# How to calculate p-value of two-sample t-test

#### randomcat

##### New Member
I have 2 independent data sets, and I know the following about each of them: mean, SD, and sample size. I calculated the t-statistic just fine

Code:
my.t.test<-function(mu1, mu2, sd1, sd2, n1,n2){
t=(mu1-mu2)/sqrt((sd1)^2/n1+(sd2)^2/n2)
return(t)
}

I know that the degrees of freedom is n1+n2-2, now I just need to calculate the p-value. I tried just pnorm(t) but that didn't seem like it was correct.
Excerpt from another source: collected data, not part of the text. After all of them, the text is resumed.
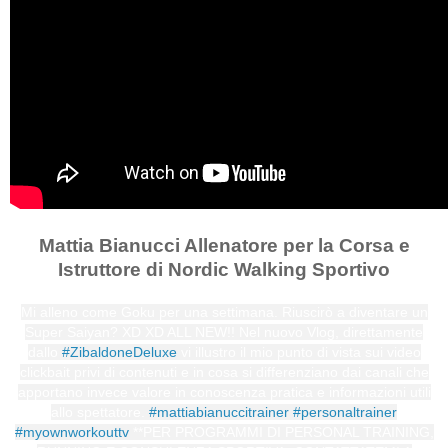
Mattia Bianucci Allenatore per la Corsa e
Istruttore di Nordic Walking Sportivo
Mi alleno come Goku per una settimana. Riuscirò a diventare un
Super Saiyan? XD XD ALL NEW!! Nel nuovo Vlog, direttamente
dallo
#ZibaldoneDeluxe
vi illustro il mio punto di vista sui video
clickbait privi di contenuti e in cosa si differenziano dai canali che
apportano invece valore in conoscenza pratica e informazioni utili
allo spettatore.
#mattiabianuccitrainer
#personaltrainer
#myownworkouttv
**PER PROGRAMMI DI PERSONAL TRAINING,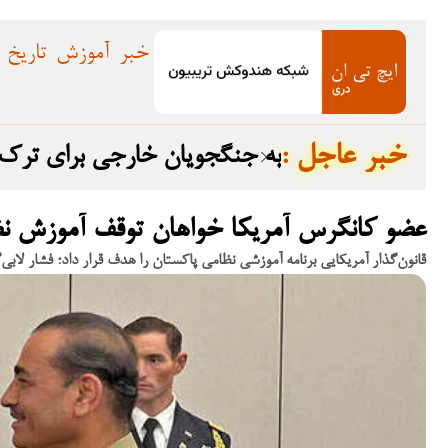
خبر
آموزش
تاریخ
: خبر عاجل
ت
اولتیماتوم جبههٔ مقاومت ملی افغانستان (NRF) به جن
عضو کانگرس آمریکا خواهان توقف آموزش ن
قانون‌گذار آمریکایی برنامه آموزشی نظامی پاکستان را هدف قرار داد؛ فشار ل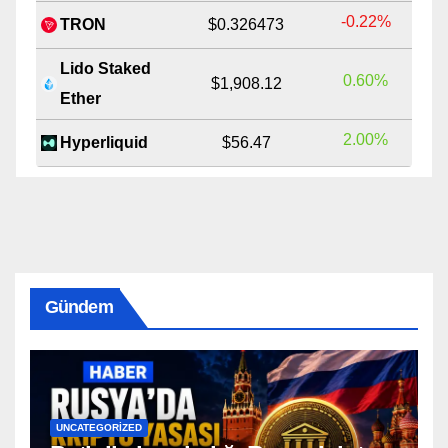
-0.22%
TRON
$0.326473
Lido Staked
0.60%
$1,908.12
Ether
2.00%
Hyperliquid
$56.47
Gündem
UNCATEGORIZED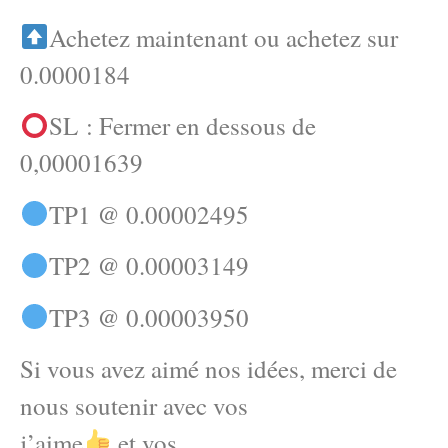
Achetez maintenant ou achetez sur
0.0000184
SL : Fermer en dessous de
0,00001639
TP1 @ 0.00002495
TP2 @ 0.00003149
TP3 @ 0.00003950
Si vous avez aimé nos idées, merci de
nous soutenir avec vos
j’aime
et vos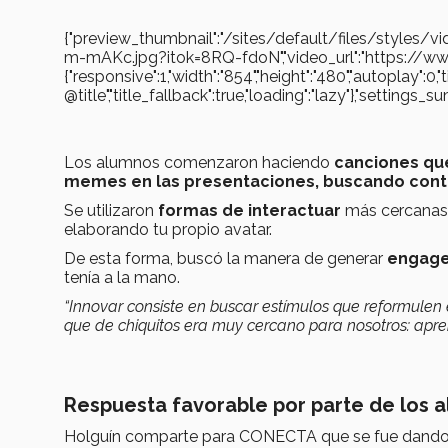
{"preview_thumbnail":"/sites/default/files/sty
m-mAKc.jpg?itok=8RQ-fdoN","video_url":"https:/
{"responsive":1,"width":"854","height":"480","autoplay":0,
@title","title_fallback":true,"loading":"lazy"},"settin
Los alumnos comenzaron haciendo
canciones qu
memes en las presentaciones, buscando contar
Se utilizaron
formas de interactuar
más cercana
elaborando tu propio avatar.
De esta forma, buscó la manera de generar
engage
tenía a la mano.
“Innovar consiste en buscar estímulos que reformulen 
que de chiquitos era muy cercano para nosotros: apren
Respuesta favorable por parte de los 
Holguín comparte para CONECTA que se fue dando 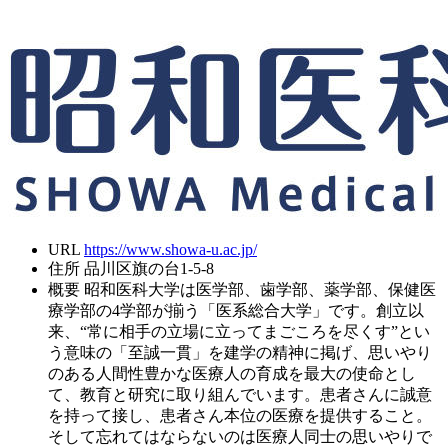
URL
https://www.showa-u.ac.jp/
住所
品川区旗の台1-5-8
概要
昭和医科大学は医学部、歯学部、薬学部、保健医
療学部の4学部が揃う「医系総合大学」です。創立以
来、“常に相手の立場に立ってまごころを尽くす”とい
う意味の「至誠一貫」を建学の精神に掲げ、思いやり
のある人間性豊かな医療人の育成を最大の使命とし
て、教育と研究に取り組んでいます。患者さんに誠意
を持って接し、患者さん本位の医療を提供すること。
そして忘れてはならないのは医療人同士の思いやりで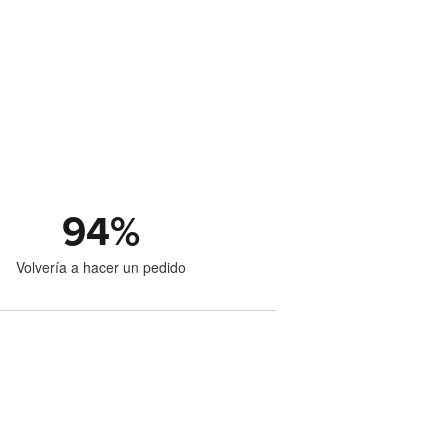
94
%
Volvería a hacer un pedido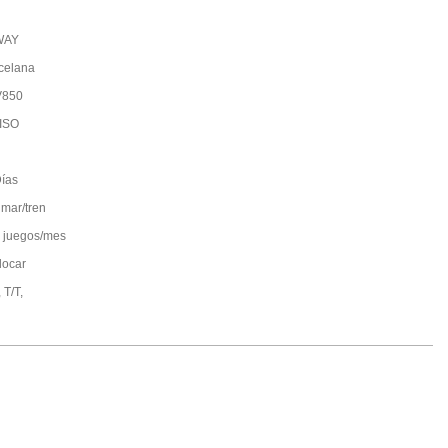
WAY
celana
V850
ISO
ías
 mar/tren
 juegos/mes
locar
 T/T,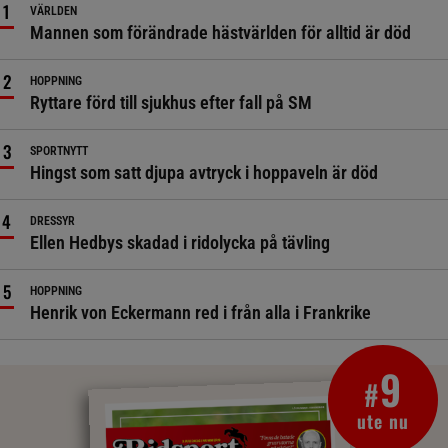
VÄRLDEN
Mannen som förändrade hästvärlden för alltid är död
HOPPNING
Ryttare förd till sjukhus efter fall på SM
SPORTNYTT
Hingst som satt djupa avtryck i hoppaveln är död
DRESSYR
Ellen Hedbys skadad i ridolycka på tävling
HOPPNING
Henrik von Eckermann red i från alla i Frankrike
9
#
ute nu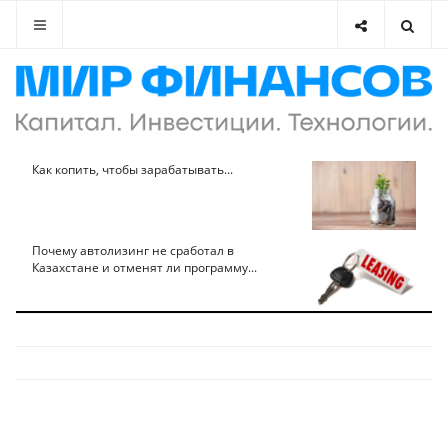
Как копить, чтобы зарабатывать...
Почему автолизинг не сработал в
Казахстане и отменят ли программу...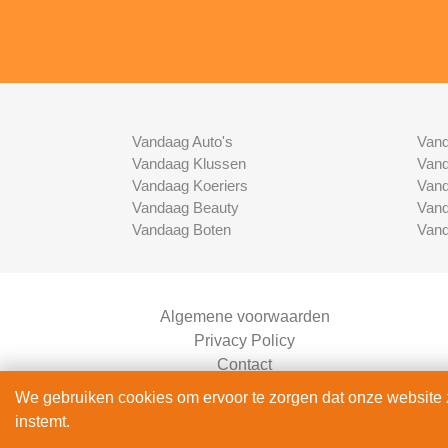
Vandaag Auto's
Vand
Vandaag Klussen
Vand
Vandaag Koeriers
Vand
Vandaag Beauty
Vand
Vandaag Boten
Vand
Algemene voorwaarden
Privacy Policy
Contact
Bedrijven Inlog
We gebruiken cookies om ervoor te zorgen dat onze website zo
instemt.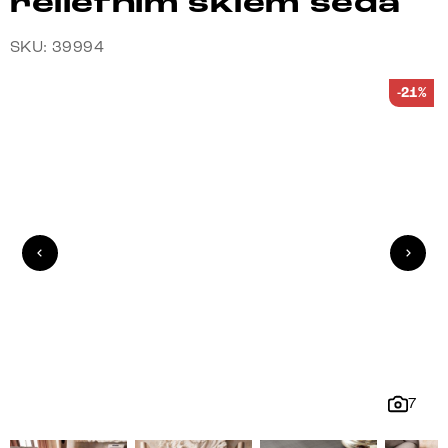
reliéfním sklem šedá
SKU: 39994
-21%
7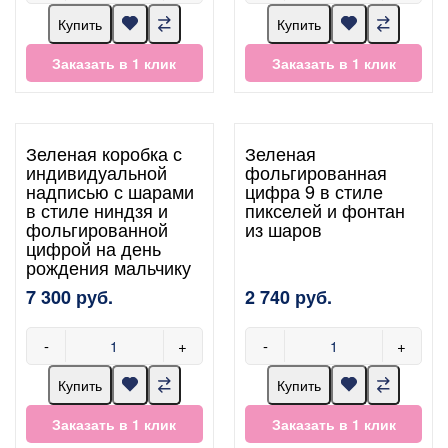
Купить
Купить
Заказать в 1 клик
Заказать в 1 клик
Зеленая коробка с
Зеленая
индивидуальной
фольгированная
надписью с шарами
цифра 9 в стиле
в стиле ниндзя и
пикселей и фонтан
фольгированной
из шаров
цифрой на день
рождения мальчику
7 300 руб.
2 740 руб.
-
+
-
+
Купить
Купить
Заказать в 1 клик
Заказать в 1 клик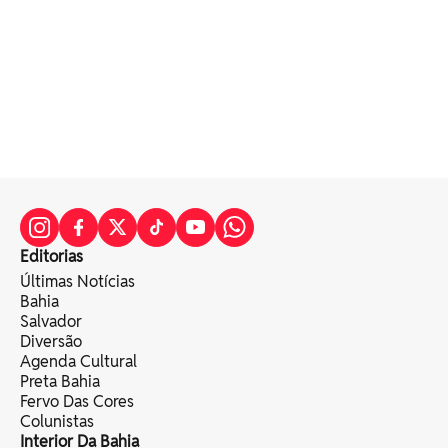
Editorias
Últimas Notícias
Bahia
Salvador
Diversão
Agenda Cultural
Preta Bahia
Fervo Das Cores
Colunistas
Interior Da Bahia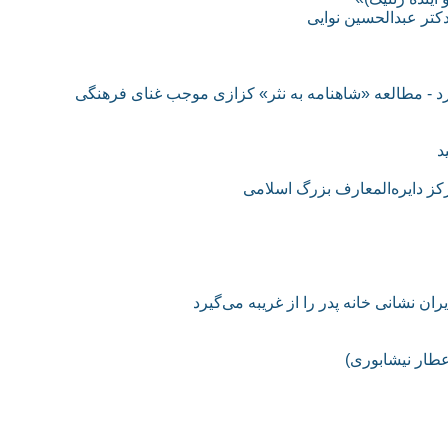
کتر عبدالحسین نوایی
 کرد - مطالعه «شاهنامه به نثر» کزازی موجب غنای فرهنگی
د
کز دایره‌المعارف بزرگ اسلامی
ان نشانی خانه‌ پدر را از غریبه می‌گیرد
عطار نیشابوری)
I only know the mean, SD, and sample size. I don't know the actual values of each observation; that's why I didn't use the t.test function.

#### GretaGarbo

##### Human
Try the pt()-function. The distribution function for the t-variable

#### Dason

I've made this function before. Mine is a bit more complicated because I try to make the output identical to using t.test on raw data but if you want this is the code I have

Code:
fsttest <- function(mean1, mean2, sd1, sd2, n1, n2,
var.equal = FALSE, alternative = "two.sided",
conf.level = .95, simulate = FALSE)
{

if(simulate){
# Generate normally distributed data with the
# specified mean and standard deviation
# for each group
x <- scale(rnorm(n1))*s1 + mean1
y <- scale(rnorm(n2))*s2 + mean2

out <- t.test(x, y,
var.equal = var.equal,
alternative = alternative,
conf.level = conf.level)
return(out)
}

## Otherwise we'll compute everything ourselves...

if(var.equal){
se <- sqrt((s1^2*(n1-1) + s2^2*(n2-1))/(n1+n2-2)) * sqrt(1/n1 + 1/n2)
df <- n1 + n2 - 2
}else{
se <- sqrt(s1^2/n1 + s2^2/n2)
# The Welch–Satterthwaite equation gives us
# the appropriate df for this variance estimate
num <- (s1^2/n1 + s2^2/n2)^2
den <- (s1^4/(n1^2*(n1-1)) + s2^4/(n2^2*(n2-1)))
df <- num/den
}

tstat <- (mean1 - mean2)/se

## TODO: test what happens if given not one of these
p <- switch(alternative,
"two.sided" = 2 * pt(-abs(tstat), df),
"greater"   = 1 - pt(tstat, df),
"less"      = pt(tstat, df),
NA
)

quantile <- 1 - (1 - conf.level)/2
confint <- (mean1 - mean2) + c(-1, 1) * qt(quantile, df) * se

# Match the output from t.test
out <- list(statistic = c(t = tstat),
parameter = c(df = df),
p.value = p,
conf.int = structure(confint, conf.level = conf.level),
estimate = c("mean of x" = m1, "mean of y" = m2),
null.value = c("difference in means" = 0),
alternative = alternative,
method = ifelse(var.equal,
" Two Sample t-test",
"Welch Two Sample t-test"),
data.name = "x and y")

class(out) <- "htest"

return(out)
}
with some examples
Code:
x <- rnorm(20)
y <- rnorm(20, 0, 5)
m1 <- mean(x)
m2 <- mean(y)
s1 <- sd(x)
s2 <- sd(y)
n1 <- length(x)
n2 <- length(y)
o1 <- t.test(x, y, var.equal = T)
o2 <- fsttest(m1,m2, s1,s2, 20, 20, var.equal = T)
o3 <- fsttest(m1,m2, s1,s2, 20, 20, var.equal = T, simulate = T)
o4 <- t.test(x, y, var.equal = F)
o5 <- fsttest(m1,m2, s1,s2, 20, 20, var.equal = F)
o6 <- fsttest(m1,m2, s1,s2, 20, 20, var.equal = F, simulate = T)
all.equal(o1, o2)
all.equal(o1, o3)
all.equal(o4, o5)
all.equal(o4, o6)

#### hlsmith

##### Less is more. Stay pure. Stay poor.
Dason, I know you pride yourself on clean code and perfection, must be a vestigial robot thing.

Should you not use x and y, since the defined y is not really a dependent variable?